--- SOURCE TEXT Enclosed Below ---

(a) (1) During the 2025 calendar year, the department shall convene a Rural Hospital Technical Advisory Group, consisting of representatives from small, rural, and critical access hospitals; statewide hospital trade associations representing general acute care hospitals; managed care plans, including Medi-Cal managed care plans, and statewide organizations representing those plans; statewide or regional organizations representing rural communities; individuals with specific relevant expertise in hospital finance, Medicaid reimbursement, rural health care delivery, or related areas; and other affected stakeholders as the department deems appropriate, for the following purposes:(A) To analyze the continued ability of
small, rural, or critical access hospitals to remain financially viable under existing Medi-Cal reimbursement methodologies applicable to the array of covered Medi-Cal services provided by small, rural, or critical access hospitals in both the fee-for-service and managed care delivery systems. This analysis shall include, at a minimum, consideration of the costs incurred by small, rural, or critical access hospitals in serving Medi-Cal beneficiaries and the extent to which current reimbursement methodologies reimburse for those costs.

--- End of Enclosed SOURCE TEXT ---

# TASKS FOR THIS EXERCISE
1. In the rural hospital advisory group provision, during which calendar year must the department convene the Rural Hospital Technical Advisory Group?
2. Pick up the rural hospital advisory group provision right after its last sentence and carry it forward.

--- THE DATA Enclosed Below ---

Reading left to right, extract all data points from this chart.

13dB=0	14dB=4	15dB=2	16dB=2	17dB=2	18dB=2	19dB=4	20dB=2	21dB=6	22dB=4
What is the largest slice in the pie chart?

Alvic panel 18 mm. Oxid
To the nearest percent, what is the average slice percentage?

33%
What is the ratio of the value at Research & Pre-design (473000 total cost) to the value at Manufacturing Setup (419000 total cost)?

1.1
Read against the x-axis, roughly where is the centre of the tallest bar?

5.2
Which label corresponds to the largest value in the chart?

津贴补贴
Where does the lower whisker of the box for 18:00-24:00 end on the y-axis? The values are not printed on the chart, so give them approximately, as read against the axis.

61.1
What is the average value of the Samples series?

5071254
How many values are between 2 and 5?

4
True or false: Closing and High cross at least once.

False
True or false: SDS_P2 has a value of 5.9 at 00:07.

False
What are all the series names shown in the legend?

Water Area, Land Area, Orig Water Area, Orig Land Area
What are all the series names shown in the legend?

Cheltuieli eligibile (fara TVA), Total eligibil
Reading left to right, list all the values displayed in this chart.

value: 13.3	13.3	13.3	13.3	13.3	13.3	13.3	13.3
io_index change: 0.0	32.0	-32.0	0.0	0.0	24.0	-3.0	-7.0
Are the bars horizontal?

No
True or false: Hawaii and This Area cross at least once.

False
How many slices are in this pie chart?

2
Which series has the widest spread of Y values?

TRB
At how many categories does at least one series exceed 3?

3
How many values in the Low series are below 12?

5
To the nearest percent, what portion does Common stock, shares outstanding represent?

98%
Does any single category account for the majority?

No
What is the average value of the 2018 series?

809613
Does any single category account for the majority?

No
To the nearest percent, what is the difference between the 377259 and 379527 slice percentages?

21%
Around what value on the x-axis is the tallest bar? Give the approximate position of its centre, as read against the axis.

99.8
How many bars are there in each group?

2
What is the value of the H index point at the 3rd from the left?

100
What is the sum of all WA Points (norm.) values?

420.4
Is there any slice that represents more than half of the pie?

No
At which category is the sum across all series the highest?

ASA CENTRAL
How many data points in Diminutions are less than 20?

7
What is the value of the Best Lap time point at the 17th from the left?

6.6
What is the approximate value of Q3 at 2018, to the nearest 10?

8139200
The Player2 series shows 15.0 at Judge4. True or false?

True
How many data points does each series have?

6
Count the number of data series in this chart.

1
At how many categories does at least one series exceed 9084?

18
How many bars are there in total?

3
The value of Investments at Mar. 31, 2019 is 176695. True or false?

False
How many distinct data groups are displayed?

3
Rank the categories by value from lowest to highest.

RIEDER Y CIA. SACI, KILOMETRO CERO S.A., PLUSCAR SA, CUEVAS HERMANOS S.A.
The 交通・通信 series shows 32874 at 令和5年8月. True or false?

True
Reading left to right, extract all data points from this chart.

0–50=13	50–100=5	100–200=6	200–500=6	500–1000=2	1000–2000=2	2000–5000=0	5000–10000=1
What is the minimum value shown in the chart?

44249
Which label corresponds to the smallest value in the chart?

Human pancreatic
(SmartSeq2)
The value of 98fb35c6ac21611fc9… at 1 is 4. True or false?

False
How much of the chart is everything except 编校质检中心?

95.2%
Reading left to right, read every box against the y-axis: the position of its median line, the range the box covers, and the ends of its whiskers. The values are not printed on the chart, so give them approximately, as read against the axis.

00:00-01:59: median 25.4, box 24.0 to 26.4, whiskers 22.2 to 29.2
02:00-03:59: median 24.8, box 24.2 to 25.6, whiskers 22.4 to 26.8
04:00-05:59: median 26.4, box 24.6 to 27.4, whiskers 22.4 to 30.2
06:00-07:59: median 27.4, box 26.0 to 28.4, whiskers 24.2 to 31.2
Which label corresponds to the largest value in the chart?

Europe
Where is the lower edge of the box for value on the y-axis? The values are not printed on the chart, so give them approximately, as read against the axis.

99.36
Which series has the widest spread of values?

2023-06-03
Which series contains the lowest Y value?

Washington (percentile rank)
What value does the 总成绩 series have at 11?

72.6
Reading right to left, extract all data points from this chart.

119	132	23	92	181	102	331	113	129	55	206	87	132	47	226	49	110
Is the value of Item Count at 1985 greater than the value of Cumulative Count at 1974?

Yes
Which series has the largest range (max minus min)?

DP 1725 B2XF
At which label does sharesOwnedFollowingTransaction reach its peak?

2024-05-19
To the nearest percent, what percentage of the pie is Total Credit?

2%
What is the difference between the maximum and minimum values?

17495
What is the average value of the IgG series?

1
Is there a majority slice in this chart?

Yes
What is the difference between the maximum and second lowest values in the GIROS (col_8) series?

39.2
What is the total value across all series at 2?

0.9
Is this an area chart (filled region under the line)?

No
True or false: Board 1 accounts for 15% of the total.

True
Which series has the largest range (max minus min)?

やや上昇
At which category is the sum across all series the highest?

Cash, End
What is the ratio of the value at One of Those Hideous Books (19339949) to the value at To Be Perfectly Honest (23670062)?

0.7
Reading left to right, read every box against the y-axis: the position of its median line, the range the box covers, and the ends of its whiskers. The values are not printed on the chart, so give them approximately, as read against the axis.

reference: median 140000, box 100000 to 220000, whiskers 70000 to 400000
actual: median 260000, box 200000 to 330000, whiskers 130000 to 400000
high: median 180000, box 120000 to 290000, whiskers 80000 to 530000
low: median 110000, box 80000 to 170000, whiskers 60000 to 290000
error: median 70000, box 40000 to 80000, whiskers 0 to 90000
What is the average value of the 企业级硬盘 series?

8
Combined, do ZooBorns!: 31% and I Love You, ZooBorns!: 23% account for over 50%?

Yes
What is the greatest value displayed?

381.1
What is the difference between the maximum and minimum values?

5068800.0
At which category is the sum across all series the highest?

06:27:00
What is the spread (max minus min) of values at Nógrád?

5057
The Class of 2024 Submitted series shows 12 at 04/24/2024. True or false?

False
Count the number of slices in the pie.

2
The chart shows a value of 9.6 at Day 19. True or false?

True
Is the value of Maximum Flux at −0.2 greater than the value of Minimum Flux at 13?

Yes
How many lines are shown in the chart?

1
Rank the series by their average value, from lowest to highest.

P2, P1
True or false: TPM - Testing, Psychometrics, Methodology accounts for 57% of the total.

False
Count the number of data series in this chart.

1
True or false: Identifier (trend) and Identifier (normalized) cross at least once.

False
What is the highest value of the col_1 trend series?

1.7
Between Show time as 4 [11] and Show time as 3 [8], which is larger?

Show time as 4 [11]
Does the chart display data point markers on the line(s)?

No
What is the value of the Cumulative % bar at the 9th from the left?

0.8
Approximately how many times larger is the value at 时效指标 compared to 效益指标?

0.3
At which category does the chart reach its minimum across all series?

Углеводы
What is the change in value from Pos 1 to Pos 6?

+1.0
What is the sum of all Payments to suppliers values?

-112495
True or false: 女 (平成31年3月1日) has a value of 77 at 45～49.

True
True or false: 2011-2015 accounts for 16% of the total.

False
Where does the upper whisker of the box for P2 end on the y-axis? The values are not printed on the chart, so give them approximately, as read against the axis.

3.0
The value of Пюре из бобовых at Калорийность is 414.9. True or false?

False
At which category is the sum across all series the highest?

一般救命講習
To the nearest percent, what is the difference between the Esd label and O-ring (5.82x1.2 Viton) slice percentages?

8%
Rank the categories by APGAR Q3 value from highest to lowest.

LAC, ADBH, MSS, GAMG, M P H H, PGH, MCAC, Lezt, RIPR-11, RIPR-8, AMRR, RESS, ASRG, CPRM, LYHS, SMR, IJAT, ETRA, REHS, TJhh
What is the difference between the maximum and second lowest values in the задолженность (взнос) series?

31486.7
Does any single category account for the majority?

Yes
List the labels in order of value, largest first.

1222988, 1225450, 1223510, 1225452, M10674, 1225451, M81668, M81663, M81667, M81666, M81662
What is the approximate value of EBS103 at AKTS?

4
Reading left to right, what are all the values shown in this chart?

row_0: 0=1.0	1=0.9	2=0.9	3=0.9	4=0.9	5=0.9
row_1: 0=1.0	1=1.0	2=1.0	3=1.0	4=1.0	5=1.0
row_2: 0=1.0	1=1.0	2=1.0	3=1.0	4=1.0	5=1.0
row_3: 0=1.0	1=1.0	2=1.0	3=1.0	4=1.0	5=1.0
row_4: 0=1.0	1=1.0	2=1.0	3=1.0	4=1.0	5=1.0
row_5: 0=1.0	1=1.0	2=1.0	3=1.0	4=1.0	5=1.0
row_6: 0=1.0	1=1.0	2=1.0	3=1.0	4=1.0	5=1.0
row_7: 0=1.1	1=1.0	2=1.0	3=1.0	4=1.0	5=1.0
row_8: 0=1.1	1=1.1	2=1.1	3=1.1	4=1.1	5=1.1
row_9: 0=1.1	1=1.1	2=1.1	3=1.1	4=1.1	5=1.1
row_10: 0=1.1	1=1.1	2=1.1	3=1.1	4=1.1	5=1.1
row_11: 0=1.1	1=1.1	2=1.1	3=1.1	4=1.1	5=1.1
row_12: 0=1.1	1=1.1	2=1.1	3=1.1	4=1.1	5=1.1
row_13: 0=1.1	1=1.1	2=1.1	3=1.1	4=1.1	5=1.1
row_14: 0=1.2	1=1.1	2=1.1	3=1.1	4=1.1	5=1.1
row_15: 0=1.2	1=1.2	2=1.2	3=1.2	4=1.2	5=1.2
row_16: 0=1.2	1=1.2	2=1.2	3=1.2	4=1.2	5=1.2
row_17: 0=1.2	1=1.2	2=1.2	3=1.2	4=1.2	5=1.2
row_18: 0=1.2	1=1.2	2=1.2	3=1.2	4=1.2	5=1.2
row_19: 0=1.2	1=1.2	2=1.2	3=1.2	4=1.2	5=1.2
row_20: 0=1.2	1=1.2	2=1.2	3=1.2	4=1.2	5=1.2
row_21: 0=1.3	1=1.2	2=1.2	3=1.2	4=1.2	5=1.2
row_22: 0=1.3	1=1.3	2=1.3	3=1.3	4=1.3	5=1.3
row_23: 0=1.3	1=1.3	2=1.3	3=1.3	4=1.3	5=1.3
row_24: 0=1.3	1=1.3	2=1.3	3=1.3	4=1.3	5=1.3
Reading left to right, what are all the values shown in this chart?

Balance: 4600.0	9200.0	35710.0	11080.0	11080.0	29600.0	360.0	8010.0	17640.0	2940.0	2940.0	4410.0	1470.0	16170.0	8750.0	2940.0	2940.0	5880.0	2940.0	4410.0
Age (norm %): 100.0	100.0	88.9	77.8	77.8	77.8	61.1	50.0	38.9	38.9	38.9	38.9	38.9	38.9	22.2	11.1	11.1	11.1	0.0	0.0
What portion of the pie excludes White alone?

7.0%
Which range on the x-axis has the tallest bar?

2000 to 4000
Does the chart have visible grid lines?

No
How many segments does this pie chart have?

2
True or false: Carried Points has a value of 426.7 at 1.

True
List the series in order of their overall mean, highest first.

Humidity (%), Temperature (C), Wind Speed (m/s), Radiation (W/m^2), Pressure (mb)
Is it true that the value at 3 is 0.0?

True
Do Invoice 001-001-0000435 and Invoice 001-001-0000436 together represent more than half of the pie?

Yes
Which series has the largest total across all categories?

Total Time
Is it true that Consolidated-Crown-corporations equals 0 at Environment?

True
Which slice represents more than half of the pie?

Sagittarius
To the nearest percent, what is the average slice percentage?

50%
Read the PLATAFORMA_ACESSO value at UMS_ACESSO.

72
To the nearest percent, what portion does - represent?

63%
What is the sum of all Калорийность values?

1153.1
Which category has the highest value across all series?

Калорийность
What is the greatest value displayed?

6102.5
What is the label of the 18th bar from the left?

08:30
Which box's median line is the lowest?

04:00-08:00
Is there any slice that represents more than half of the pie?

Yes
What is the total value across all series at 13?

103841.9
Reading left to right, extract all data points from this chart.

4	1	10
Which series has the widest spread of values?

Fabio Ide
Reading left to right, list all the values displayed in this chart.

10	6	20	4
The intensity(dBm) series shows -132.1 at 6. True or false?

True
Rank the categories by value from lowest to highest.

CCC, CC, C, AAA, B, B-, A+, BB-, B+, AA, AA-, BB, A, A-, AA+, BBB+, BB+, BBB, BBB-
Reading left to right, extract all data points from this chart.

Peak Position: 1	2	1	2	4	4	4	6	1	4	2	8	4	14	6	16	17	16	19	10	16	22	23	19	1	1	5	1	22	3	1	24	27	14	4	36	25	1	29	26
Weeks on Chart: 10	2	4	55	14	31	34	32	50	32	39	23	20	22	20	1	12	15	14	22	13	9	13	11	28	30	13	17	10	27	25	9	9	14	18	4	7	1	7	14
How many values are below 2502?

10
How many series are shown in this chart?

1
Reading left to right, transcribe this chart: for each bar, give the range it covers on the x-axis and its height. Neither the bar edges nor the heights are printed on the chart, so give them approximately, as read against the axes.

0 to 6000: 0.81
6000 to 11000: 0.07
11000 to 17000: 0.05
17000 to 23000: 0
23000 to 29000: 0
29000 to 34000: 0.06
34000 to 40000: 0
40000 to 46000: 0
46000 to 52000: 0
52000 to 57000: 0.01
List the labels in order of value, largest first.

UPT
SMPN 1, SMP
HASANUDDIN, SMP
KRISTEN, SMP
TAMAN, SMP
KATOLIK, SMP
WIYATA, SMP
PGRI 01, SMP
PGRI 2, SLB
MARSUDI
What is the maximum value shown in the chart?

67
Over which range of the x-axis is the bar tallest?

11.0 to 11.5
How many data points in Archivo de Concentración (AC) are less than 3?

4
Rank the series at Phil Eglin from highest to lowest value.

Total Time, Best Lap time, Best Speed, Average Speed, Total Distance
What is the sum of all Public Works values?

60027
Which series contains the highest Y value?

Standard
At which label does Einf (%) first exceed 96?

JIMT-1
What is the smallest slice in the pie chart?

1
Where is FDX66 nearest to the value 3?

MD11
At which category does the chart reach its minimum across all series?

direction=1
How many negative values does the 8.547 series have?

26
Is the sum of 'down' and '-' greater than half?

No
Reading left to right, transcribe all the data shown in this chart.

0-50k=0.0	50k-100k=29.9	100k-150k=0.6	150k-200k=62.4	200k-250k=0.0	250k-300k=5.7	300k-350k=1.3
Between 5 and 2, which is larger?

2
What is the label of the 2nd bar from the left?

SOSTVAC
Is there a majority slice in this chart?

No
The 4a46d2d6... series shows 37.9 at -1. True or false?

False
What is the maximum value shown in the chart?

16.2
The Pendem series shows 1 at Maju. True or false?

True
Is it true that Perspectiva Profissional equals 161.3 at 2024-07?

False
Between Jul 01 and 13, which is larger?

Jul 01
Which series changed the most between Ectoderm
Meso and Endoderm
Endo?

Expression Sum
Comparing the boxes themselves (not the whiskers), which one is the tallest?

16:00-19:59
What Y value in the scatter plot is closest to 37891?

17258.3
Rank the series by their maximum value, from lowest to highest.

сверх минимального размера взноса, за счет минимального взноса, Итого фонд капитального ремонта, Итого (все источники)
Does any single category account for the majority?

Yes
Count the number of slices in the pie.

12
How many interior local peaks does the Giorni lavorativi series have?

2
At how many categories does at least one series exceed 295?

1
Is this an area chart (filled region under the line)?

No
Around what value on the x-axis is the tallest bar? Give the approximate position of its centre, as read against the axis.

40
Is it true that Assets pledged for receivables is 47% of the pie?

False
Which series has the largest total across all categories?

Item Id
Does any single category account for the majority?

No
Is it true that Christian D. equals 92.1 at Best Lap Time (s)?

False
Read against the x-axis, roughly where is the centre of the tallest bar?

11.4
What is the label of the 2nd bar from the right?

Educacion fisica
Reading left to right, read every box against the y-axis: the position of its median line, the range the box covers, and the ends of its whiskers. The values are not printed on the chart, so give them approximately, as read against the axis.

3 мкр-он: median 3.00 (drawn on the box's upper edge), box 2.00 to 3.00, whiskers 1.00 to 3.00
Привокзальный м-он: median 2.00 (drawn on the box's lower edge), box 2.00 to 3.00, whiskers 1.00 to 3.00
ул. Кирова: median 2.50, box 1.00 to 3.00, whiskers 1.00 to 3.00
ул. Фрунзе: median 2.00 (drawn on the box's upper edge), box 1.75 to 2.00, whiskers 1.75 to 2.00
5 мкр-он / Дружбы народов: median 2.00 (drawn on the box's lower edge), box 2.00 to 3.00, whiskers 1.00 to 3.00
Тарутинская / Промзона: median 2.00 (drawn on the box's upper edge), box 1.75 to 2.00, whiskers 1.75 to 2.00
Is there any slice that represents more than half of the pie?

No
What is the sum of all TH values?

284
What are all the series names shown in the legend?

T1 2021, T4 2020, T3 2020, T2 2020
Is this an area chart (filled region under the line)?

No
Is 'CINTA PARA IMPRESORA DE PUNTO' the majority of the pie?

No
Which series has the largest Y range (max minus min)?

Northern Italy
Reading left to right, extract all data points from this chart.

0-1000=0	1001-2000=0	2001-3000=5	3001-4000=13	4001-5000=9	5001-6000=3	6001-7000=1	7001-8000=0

--- End of Enclosed THE DATA ---

# OUTPUTS FOR THE TASKS
1. 2025

2.
(B) To provide recommendations on changes to existing Medi-Cal reimbursement methodologies described in subparagraph (A) or the implementation of successor reimbursement methodologies, or both, to ensure sufficient access to covered Medi-Cal services in the rural communities served by small, rural, or critical access hospitals and to promote the continued financial viability of these hospitals.
(C) To analyze the contribution of Medi-Cal reimbursement to the overall financial viability of small, rural, or critical access hospitals, and to identify, as appropriate, any other key contributors to the financial challenges of small, rural, or critical access hospitals. The department may engage stakeholders, researchers, and other state departments, including, but not limited to, the Department of Managed Health Care, the Department of Health Care Access and Information, and the State Department of Public Health, in this effort.
(2) The advisory group described in paragraph (1) shall be convened, at a minimum, on a bimonthly basis through the end of the 2025 calendar year.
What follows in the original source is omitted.